Work to be completed: Search the data for the string "stimme" and gather each line it is in.

Material for this task:

--- START ---

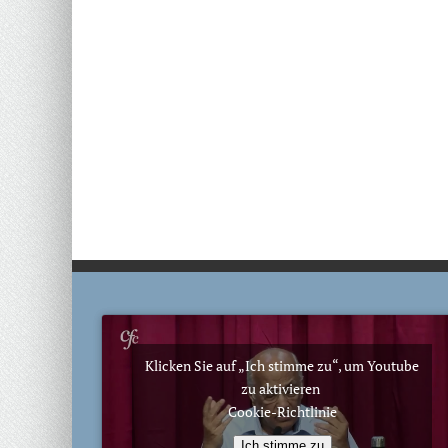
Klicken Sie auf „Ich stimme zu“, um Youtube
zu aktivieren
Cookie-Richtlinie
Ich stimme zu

--- END ---
--- START ---

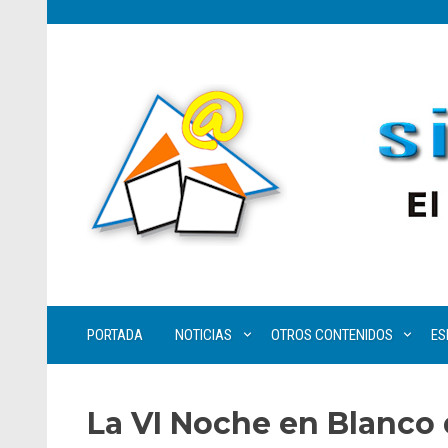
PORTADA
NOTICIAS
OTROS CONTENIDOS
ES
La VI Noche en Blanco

--- END ---

Solution:
Klicken Sie auf „Ich stimme zu“, um Youtube
Ich stimme zu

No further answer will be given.